■ What to work on:
Exact reproduction required: the lines below from the line with "Like most volunteers, Sarah" to the line with "An allowance of 100 euros per week", both ends included, and no others.

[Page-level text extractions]
——
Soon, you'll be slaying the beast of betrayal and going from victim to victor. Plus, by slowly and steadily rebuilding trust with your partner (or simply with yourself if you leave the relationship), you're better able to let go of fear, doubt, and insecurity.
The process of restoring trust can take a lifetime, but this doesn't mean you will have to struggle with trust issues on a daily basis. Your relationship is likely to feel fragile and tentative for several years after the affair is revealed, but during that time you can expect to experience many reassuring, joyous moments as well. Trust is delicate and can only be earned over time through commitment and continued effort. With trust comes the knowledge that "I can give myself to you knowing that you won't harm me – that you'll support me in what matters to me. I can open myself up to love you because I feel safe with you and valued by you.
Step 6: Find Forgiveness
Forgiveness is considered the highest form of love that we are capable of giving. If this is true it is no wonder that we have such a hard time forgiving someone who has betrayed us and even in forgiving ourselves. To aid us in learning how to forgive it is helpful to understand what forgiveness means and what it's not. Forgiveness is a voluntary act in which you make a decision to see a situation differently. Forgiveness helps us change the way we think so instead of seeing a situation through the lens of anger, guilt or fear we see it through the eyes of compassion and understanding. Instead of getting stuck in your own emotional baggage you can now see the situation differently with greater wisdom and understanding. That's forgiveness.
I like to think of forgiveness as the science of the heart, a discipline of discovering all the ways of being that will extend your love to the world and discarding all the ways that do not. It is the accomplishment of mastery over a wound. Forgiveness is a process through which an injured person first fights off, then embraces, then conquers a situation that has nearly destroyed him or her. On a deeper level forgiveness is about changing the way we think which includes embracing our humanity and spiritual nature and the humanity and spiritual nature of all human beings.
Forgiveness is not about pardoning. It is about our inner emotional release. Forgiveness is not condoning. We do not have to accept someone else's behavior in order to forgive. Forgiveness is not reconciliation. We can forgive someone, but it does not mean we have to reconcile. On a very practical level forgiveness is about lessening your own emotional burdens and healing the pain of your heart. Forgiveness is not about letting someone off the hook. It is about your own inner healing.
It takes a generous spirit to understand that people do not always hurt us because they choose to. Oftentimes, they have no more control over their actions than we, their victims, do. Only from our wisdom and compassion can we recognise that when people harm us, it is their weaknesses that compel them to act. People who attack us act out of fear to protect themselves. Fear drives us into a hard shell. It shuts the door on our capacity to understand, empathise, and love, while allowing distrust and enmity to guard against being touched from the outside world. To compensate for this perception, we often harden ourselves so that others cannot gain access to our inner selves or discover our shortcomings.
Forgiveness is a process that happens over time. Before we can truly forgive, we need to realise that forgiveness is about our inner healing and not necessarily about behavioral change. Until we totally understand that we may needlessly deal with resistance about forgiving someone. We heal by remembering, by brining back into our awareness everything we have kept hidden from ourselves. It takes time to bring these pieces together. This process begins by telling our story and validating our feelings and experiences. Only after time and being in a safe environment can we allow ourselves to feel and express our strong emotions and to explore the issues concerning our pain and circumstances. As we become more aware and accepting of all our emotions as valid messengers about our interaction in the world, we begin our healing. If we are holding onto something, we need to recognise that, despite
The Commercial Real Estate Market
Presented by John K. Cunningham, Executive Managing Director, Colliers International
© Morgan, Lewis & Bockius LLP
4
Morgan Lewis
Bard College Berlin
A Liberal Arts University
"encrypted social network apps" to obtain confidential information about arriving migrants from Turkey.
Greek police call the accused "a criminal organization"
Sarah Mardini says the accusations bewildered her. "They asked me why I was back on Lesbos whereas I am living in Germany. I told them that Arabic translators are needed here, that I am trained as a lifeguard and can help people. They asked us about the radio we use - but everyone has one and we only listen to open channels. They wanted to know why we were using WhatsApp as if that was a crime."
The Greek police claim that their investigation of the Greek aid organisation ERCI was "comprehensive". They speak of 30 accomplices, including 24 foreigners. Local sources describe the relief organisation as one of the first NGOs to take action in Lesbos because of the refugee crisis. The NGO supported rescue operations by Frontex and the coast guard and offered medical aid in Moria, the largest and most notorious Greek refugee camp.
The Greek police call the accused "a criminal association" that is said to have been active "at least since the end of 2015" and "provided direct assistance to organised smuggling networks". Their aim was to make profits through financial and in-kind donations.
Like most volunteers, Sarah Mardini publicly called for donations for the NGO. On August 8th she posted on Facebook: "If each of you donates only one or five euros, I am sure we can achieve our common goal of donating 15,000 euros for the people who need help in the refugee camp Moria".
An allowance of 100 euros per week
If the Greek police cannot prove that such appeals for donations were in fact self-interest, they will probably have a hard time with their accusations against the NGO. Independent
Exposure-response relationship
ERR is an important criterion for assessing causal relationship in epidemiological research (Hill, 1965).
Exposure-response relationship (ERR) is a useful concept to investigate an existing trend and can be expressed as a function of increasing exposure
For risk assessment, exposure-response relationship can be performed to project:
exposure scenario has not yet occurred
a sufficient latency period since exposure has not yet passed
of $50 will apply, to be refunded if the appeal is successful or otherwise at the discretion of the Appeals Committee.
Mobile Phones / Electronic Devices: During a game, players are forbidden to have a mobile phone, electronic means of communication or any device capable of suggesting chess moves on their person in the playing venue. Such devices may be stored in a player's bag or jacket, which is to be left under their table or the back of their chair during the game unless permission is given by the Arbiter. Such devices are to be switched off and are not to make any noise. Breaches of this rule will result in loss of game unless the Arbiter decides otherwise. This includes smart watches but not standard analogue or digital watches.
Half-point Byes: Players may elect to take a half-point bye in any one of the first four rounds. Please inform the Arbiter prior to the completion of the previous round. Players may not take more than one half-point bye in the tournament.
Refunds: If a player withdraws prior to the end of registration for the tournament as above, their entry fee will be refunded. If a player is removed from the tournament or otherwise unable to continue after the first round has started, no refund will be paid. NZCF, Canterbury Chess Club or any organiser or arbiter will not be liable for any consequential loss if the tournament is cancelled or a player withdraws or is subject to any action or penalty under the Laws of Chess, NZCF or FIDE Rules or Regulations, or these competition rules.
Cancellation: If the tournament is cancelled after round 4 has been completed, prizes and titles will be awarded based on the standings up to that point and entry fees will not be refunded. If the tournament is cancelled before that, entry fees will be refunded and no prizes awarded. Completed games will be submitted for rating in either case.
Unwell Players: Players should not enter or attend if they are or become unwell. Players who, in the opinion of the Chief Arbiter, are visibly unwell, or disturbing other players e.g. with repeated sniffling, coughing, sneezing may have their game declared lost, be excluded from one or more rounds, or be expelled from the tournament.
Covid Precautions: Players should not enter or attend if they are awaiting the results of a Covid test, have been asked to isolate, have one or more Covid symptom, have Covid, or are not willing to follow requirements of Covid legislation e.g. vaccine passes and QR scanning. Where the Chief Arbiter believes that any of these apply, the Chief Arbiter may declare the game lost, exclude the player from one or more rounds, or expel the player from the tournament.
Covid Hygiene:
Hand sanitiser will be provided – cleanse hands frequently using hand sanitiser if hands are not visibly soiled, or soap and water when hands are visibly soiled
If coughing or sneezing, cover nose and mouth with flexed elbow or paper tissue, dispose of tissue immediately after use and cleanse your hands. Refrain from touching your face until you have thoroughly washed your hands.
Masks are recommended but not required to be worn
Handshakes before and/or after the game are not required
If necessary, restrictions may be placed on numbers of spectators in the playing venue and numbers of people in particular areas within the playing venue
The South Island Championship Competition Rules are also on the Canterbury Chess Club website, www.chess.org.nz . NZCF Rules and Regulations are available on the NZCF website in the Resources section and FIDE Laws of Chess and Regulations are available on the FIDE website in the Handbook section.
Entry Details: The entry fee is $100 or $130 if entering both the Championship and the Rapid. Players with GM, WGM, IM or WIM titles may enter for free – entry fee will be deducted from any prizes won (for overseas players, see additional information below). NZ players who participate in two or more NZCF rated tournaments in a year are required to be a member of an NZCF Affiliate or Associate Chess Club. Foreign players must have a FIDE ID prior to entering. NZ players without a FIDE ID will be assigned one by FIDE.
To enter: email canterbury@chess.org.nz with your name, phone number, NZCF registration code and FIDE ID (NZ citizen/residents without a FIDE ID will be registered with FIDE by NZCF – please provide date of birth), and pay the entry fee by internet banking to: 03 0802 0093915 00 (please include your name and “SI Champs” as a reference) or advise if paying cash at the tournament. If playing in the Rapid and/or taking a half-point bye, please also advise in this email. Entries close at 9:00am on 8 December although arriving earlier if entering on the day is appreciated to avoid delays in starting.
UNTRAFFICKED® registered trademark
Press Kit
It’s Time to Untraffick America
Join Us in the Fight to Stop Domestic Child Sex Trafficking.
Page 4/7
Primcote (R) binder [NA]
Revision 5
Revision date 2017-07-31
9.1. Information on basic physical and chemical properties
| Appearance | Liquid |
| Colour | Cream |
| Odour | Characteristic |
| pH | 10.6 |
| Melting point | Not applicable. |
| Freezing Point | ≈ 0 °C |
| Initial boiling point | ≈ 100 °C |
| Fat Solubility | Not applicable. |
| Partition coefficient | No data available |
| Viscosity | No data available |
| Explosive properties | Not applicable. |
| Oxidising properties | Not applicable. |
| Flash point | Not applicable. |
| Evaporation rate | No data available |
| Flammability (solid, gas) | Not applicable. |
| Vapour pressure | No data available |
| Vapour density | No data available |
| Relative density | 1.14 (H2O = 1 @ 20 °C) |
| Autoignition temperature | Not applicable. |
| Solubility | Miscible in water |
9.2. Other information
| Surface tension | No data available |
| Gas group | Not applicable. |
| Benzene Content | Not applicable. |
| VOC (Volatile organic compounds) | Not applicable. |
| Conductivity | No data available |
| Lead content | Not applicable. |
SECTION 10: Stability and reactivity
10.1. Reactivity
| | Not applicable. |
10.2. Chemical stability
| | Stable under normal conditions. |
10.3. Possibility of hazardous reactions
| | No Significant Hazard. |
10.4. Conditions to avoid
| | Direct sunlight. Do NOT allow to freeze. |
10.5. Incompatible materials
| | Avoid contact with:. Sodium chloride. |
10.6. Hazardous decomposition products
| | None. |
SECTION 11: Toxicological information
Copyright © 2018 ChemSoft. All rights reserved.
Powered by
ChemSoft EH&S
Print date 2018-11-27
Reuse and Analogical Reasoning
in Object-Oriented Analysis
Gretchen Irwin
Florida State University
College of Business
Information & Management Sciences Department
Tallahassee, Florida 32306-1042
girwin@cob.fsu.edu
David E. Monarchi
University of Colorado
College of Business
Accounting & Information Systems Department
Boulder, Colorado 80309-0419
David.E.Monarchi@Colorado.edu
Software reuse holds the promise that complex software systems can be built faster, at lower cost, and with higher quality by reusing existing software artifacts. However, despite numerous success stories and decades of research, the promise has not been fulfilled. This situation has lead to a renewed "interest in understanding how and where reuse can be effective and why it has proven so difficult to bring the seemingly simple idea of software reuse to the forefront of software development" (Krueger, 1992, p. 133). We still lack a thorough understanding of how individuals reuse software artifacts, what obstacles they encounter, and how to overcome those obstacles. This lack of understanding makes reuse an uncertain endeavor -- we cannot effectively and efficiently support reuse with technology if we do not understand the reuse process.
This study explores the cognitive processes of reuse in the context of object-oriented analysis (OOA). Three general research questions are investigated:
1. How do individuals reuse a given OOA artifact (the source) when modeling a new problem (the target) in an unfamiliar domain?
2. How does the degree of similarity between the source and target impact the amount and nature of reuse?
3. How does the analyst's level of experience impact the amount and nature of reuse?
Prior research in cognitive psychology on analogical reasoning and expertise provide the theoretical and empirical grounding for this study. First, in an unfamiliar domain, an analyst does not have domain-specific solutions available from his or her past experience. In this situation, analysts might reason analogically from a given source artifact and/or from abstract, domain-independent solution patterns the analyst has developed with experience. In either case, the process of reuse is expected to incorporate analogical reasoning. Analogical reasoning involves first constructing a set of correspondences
——
■ Problem solution:
Like most volunteers, Sarah Mardini publicly called for donations for the NGO. On August 8th she posted on Facebook: "If each of you donates only one or five euros, I am sure we can achieve our common goal of donating 15,000 euros for the people who need help in the refugee camp Moria".
An allowance of 100 euros per week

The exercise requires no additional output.